>> BEGIN DATASET
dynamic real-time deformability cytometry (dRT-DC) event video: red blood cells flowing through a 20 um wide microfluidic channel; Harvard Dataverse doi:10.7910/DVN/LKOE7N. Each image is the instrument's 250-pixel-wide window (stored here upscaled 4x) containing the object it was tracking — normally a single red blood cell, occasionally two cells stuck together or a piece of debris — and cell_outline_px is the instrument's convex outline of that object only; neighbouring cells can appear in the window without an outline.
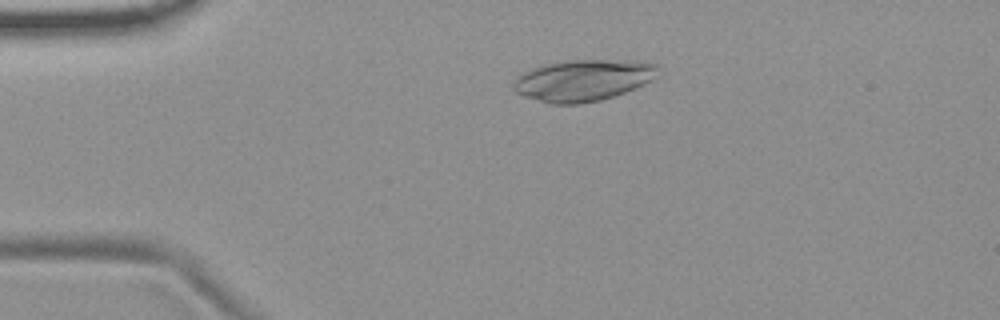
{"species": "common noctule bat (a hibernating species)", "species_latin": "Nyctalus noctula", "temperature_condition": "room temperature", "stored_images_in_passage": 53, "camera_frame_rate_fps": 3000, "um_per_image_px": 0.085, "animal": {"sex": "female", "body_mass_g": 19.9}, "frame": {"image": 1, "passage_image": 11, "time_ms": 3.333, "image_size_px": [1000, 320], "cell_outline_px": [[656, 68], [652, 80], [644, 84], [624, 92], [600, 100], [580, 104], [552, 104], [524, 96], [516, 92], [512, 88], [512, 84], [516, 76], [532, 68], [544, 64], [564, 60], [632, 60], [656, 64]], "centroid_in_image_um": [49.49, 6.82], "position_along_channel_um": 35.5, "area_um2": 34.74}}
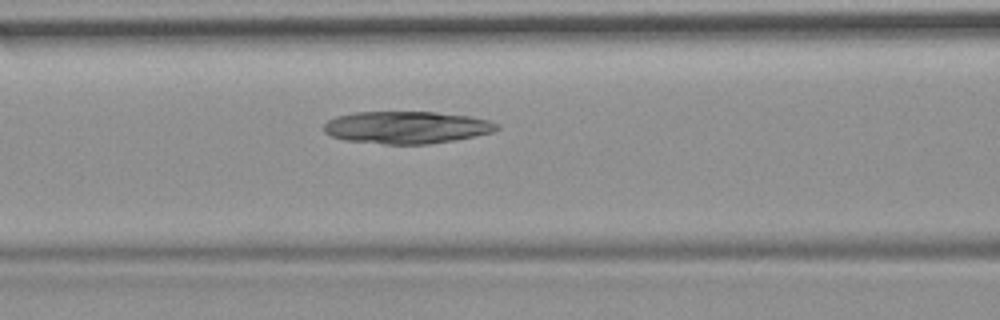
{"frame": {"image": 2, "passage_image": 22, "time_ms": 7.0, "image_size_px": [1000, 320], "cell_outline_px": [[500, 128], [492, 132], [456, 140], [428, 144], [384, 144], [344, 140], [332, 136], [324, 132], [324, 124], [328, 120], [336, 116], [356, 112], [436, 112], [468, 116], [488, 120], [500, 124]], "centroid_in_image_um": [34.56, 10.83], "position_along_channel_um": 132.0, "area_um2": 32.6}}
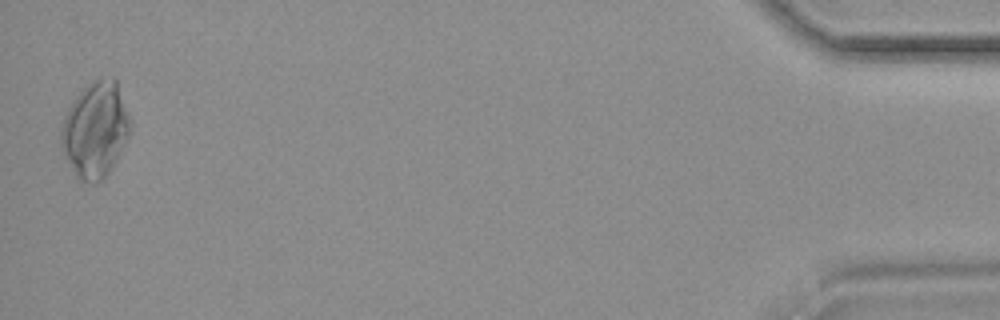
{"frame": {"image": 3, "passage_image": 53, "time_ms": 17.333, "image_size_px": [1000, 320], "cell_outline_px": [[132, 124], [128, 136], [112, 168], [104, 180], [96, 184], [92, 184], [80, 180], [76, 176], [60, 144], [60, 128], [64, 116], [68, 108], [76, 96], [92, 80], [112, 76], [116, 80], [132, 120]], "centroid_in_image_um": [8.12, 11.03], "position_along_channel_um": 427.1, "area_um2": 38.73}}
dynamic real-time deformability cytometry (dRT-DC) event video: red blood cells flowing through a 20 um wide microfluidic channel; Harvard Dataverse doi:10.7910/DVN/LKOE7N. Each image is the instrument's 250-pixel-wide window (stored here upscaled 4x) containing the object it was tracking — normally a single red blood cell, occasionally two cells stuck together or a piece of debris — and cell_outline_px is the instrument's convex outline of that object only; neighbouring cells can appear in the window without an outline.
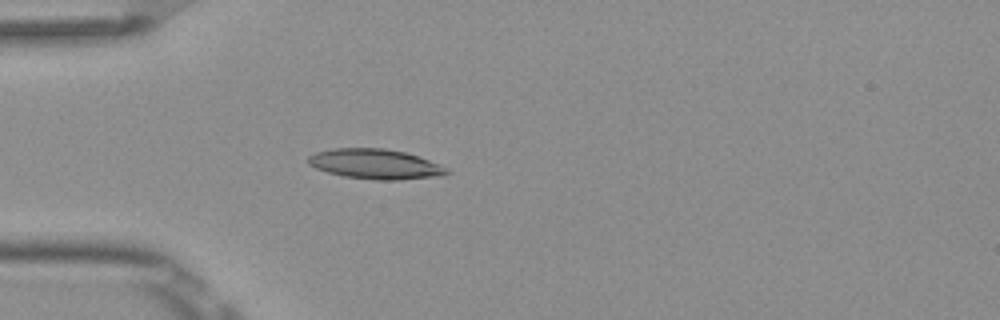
>> END DATASET
• [PROBLEM TO WORK ON]:
Repeat the material above verbatim, with no pictures in the output.

• [THE SOLUTION]:
dynamic real-time deformability cytometry (dRT-DC) event video: red blood cells flowing through a 20 um wide microfluidic channel; Harvard Dataverse doi:10.7910/DVN/LKOE7N. Each image is the instrument's 250-pixel-wide window (stored here upscaled 4x) containing the object it was tracking — normally a single red blood cell, occasionally two cells stuck together or a piece of debris — and cell_outline_px is the instrument's convex outline of that object only; neighbouring cells can appear in the window without an outline.
{"species": "common noctule bat (a hibernating species)", "species_latin": "Nyctalus noctula", "temperature_condition": "room temperature", "stored_images_in_passage": 53, "camera_frame_rate_fps": 3000, "um_per_image_px": 0.085, "animal": {"sex": "female", "body_mass_g": 19.9}, "frame": {"image": 1, "passage_image": 11, "time_ms": 3.333, "image_size_px": [1000, 320], "cell_outline_px": [[656, 68], [652, 80], [644, 84], [624, 92], [600, 100], [580, 104], [552, 104], [524, 96], [516, 92], [512, 88], [512, 84], [516, 76], [532, 68], [544, 64], [564, 60], [632, 60], [656, 64]], "centroid_in_image_um": [49.49, 6.82], "position_along_channel_um": 35.5, "area_um2": 34.74}}
{"frame": {"image": 2, "passage_image": 22, "time_ms": 7.0, "image_size_px": [1000, 320], "cell_outline_px": [[500, 128], [492, 132], [456, 140], [428, 144], [384, 144], [344, 140], [332, 136], [324, 132], [324, 124], [328, 120], [336, 116], [356, 112], [436, 112], [468, 116], [488, 120], [500, 124]], "centroid_in_image_um": [34.56, 10.83], "position_along_channel_um": 132.0, "area_um2": 32.6}}
{"frame": {"image": 3, "passage_image": 53, "time_ms": 17.333, "image_size_px": [1000, 320], "cell_outline_px": [[132, 124], [128, 136], [112, 168], [104, 180], [96, 184], [92, 184], [80, 180], [76, 176], [60, 144], [60, 128], [64, 116], [68, 108], [76, 96], [92, 80], [112, 76], [116, 80], [132, 120]], "centroid_in_image_um": [8.12, 11.03], "position_along_channel_um": 427.1, "area_um2": 38.73}}
dynamic real-time deformability cytometry (dRT-DC) event video: red blood cells flowing through a 20 um wide microfluidic channel; Harvard Dataverse doi:10.7910/DVN/LKOE7N. Each image is the instrument's 250-pixel-wide window (stored here upscaled 4x) containing the object it was tracking — normally a single red blood cell, occasionally two cells stuck together or a piece of debris — and cell_outline_px is the instrument's convex outline of that object only; neighbouring cells can appear in the window without an outline.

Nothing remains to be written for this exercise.